- Born: Miriam Elizabeth Rodríguez Martínez 5 February 1960 San Fernando, Tamaulipas, Mexico
- Died: 10 May 2017 (aged 57) San Fernando, Tamaulipas, Mexico
- Occupation: Human rights activist
- Years active: 2014–2017

= Miriam Rodríguez Martínez =

Mexican human rights activist (1960–2017)

Miriam Elizabeth Rodríguez Martínez (5 February 1960 – 10 May 2017) was a Mexican human rights activist. She became one of the many "Missing Child Parents" (a class of victims of organized crime, labeled as such by local news media), after her daughter was abducted and killed. On 10 May 2017, Rodríguez was shot dead by gunmen who had broken into her home.

==Biography==

===Early life===
Miriam Elizabeth Rodríguez Martínez was born on 5 February 1960 in San Fernando in the Mexican state of Tamaulipas.

===Kidnapping of Karen Rodríguez===
Miriam's daughter, Karen Alejandra Salinas Rodríguez, was kidnapped in 2012. The family paid a ransom using a loan from a bank that offered credit for such payments, but she was not released. Miriam Rodríguez later met with members of the Zetas cartel in an effort to locate her. Her daughter's remains were discovered in 2014.
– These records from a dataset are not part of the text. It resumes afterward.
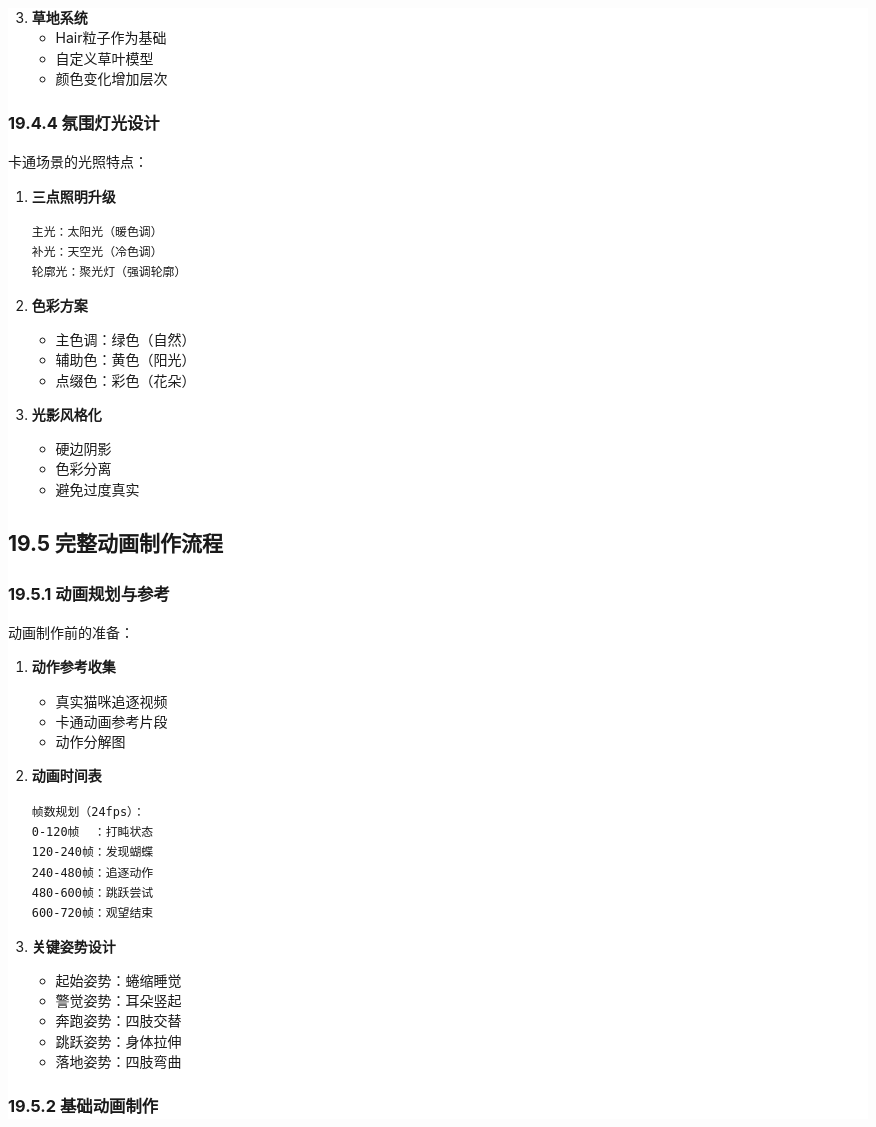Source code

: 3. **草地系统**
   - Hair粒子作为基础
   - 自定义草叶模型
   - 颜色变化增加层次

### 19.4.4 氛围灯光设计

卡通场景的光照特点：

1. **三点照明升级**
   ```
   主光：太阳光（暖色调）
   补光：天空光（冷色调）
   轮廓光：聚光灯（强调轮廓）
   ```

2. **色彩方案**
   - 主色调：绿色（自然）
   - 辅助色：黄色（阳光）
   - 点缀色：彩色（花朵）

3. **光影风格化**
   - 硬边阴影
   - 色彩分离
   - 避免过度真实

## 19.5 完整动画制作流程

### 19.5.1 动画规划与参考

动画制作前的准备：

1. **动作参考收集**
   - 真实猫咪追逐视频
   - 卡通动画参考片段
   - 动作分解图

2. **动画时间表**
   ```
   帧数规划（24fps）：
   0-120帧  ：打盹状态
   120-240帧：发现蝴蝶
   240-480帧：追逐动作
   480-600帧：跳跃尝试
   600-720帧：观望结束
   ```

3. **关键姿势设计**
   - 起始姿势：蜷缩睡觉
   - 警觉姿势：耳朵竖起
   - 奔跑姿势：四肢交替
   - 跳跃姿势：身体拉伸
   - 落地姿势：四肢弯曲

### 19.5.2 基础动画制作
Rodríguez launched her own investigation, disguising herself to collect information on those responsible. Over three years, she helped locate nearly all members of the group that had kidnapped her daughter, resulting in ten of them being captured. Rodríguez later founded a collective of families of the disappeared.

===Death===
Rodríguez was killed on 10 May 2017, the day Mexico celebrates Mother's Day. She was shot 12 times by gunmen who broke into her home, and died on her way to the hospital. In solidarity, protesters raised their voices in protest the day she was killed, calling on the Mexican and U.S. governments to ensure the safety of human rights defenders. Mexican authorities vowed to pursue those responsible.

Rodríguez was posthumously honored with a plaque in San Fernando’s central plaza.